处理回归¶
我们不引入回归 —— 本文档阐述了这条“Linux 内核开发首要规则”对开发者而言在实践中意味着什么。它是《报告回归》的补充,后者从用户的角度涵盖了该主题;如果您从未阅读过那篇文章,请在继续阅读本文之前至少快速浏览一遍。
要点(即“TL;DR”)¶
确保回归邮件列表 (regressions mailing list) 的订阅者 (regressions@lists.linux.dev) 能迅速获知任何新的回归报告
当收到一份未抄送给列表的邮件报告时,立即发送至少一份简短的“回复全部”邮件,并抄送给列表,使其进入处理流程。
将通过 Bug 跟踪器提交的任何报告转发或弹回(bounce)到列表。
让 Linux 内核回归跟踪机器人“regzbot”跟踪该问题(这是可选的,但建议这样做)
对于邮件报告,检查报告者是否包含类似
#regzbot introduced: v5.13..v5.14-rc1
的行。
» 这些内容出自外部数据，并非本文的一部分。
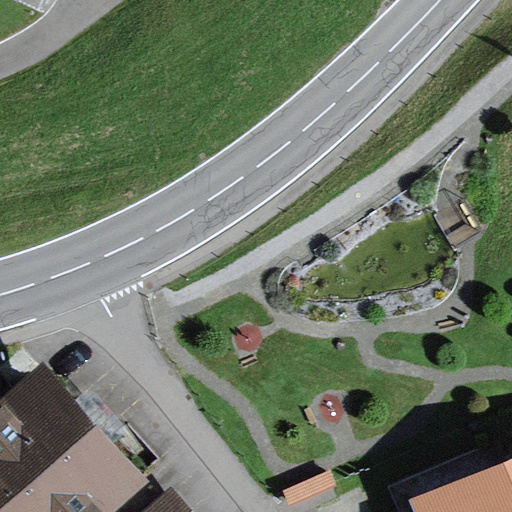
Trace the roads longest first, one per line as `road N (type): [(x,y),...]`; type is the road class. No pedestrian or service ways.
road 1 (tertiary): [(103,270),(197,227),(441,0)]
road 2 (residential): [(245,511),(167,393),(103,270)]
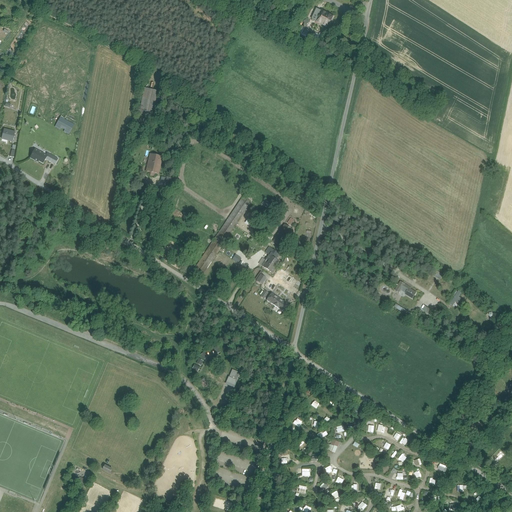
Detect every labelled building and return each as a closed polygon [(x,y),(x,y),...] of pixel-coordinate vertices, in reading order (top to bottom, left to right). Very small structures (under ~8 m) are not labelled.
[(333,17),(317,9),(312,19),(320,24),(321,23),(328,27),(329,23),(327,22),(329,19),(331,20),(333,17)] [(157,92),(145,89),(140,114),(152,116),(157,92)] [(69,134),(74,125),(60,118),(55,127),(60,130),(62,128),(65,130),(64,132),(69,134)] [(15,133),(4,130),(2,138),(8,140),(8,141),(13,142),(15,133)] [(46,156),(35,150),(32,154),(30,159),(34,161),(35,160),(36,161),(40,163),(43,164),(46,160),(52,163),(54,158),(47,154),(46,156)] [(161,157),(151,155),(147,172),(150,173),(151,175),(153,176),(155,173),(158,174),(161,157)] [(167,189),(161,188),(157,197),(164,199),(167,189)] [(243,197),(216,237),(224,243),(251,202),(243,197)] [(273,241),(281,247),(292,230),(284,225),(273,241)] [(222,246),(214,240),(194,270),(202,275),(222,246)] [(274,259),(277,253),(269,247),(265,253),(269,256),(274,259)] [(274,259),(269,256),(266,261),(262,267),(272,274),(279,263),(277,261),(274,259)] [(441,275),(434,270),(432,273),(439,278),(441,275)] [(256,282),(261,275),(262,273),(259,272),(253,280),(256,282)] [(256,282),(262,285),(266,279),(261,275),(256,282)] [(409,287),(401,282),(395,290),(399,293),(400,292),(412,299),(416,293),(409,288),(409,287)] [(458,292),(450,304),(452,305),(461,293),(458,292)] [(288,305),(274,295),(269,302),(283,312),(288,305)] [(411,315),(396,305),(394,307),(402,312),(401,314),(408,318),(411,315)] [(227,382),(235,385),(237,381),(236,381),(239,375),(232,371),(229,378),(227,382)] [(403,437),(400,443),(406,446),(409,440),(403,437)] [(329,451),(336,453),(340,442),(333,439),(329,451)] [(499,450),(492,457),(497,462),(504,454),(499,450)] [(403,454),(399,459),(403,463),(407,457),(403,454)] [(438,470),(447,472),(448,467),(440,464),(438,470)] [(87,481),(76,476),(73,481),(84,487),(87,481)] [(339,477),(336,482),(341,485),(344,480),(339,477)] [(362,501),(358,507),(361,510),(366,504),(362,501)]
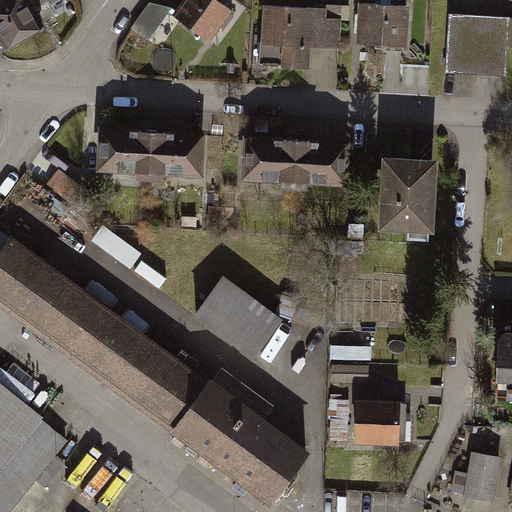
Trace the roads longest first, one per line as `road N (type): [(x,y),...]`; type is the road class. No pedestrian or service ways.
road 1 (residential): [(474,111),(57,89)]
road 2 (residential): [(465,285),(450,425),(416,494)]
road 3 (residential): [(474,111),(465,285)]
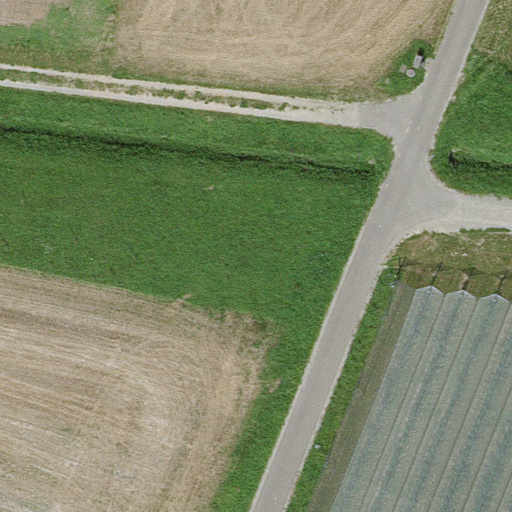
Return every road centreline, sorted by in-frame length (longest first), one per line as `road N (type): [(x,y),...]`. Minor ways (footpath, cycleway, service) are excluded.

如果没有,发送一封回复(抄送给回归列表),其中包含如下段落,告诉 regzbot 问题何时开始出现#regzbot ^introduced: 1f2e3d4c5b6a
当将 Bug 跟踪器中的报告转发到回归列表时(见上文),包含如下段落
#regzbot introduced: v5.13..v5.14-rc1 #regzbot from: Some N. Ice Human <some.human@example.com> #regzbot monitor: http://some.bugtracker.example.com/ticket?id=123456789
提交回归修复时,请在补丁描述中添加“Closes:”标签,指向所有报告该问题的地方,如《提交补丁:将代码引入内核的必备指南》和《Documentation/process/5.Posting.rst》所规定。如果您只修复导致回归问题的一部分,则可以使用“Link:”标签代替。regzbot 目前不对两者进行区分。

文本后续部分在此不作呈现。